_Text_
┌────────

Cooke says his core focus is in four areas: giving exceptional customer service; maintaining a long-term perspective; stressing partnerships to provide services and solve complex public policy problems; and planning and implementing the infrastructure needs of a growing city.

“When you think of many of the things we need to do in a city, we just organize in departments to facilitate a flow of work,” he said. “But when you think about issues to the public, they don’t really equate that to how we organize.”

Residents don’t care how the work flows.

“If you have a traffic problem or a crime problem, they just want you to solve crime and traffic,” he said. “Well, crime is not just the responsibility of the police department, although that’s what we primarily think. But it also could be a product of how we’ve done planning and zoning. It could be related to economic development. It could be neighborhood services need to be involved. So it’s bigger than any single department.”

City departments report to an assistant city manager, who in turn reports to Cooke.

└────────

_Problem requirements_
Quote the passage on city management between "Cooke says his" and "a growing city.", inclusive. The data after this point isn't needed here.

_Information shown_

┌────────

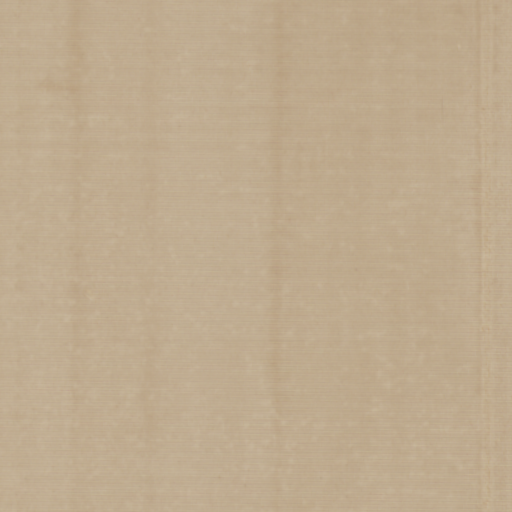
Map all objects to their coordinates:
crop: (256, 256)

└────────

_Task result_
Cooke says his core focus is in four areas: giving exceptional customer service; maintaining a long-term perspective; stressing partnerships to provide services and solve complex public policy problems; and planning and implementing the infrastructure needs of a growing city.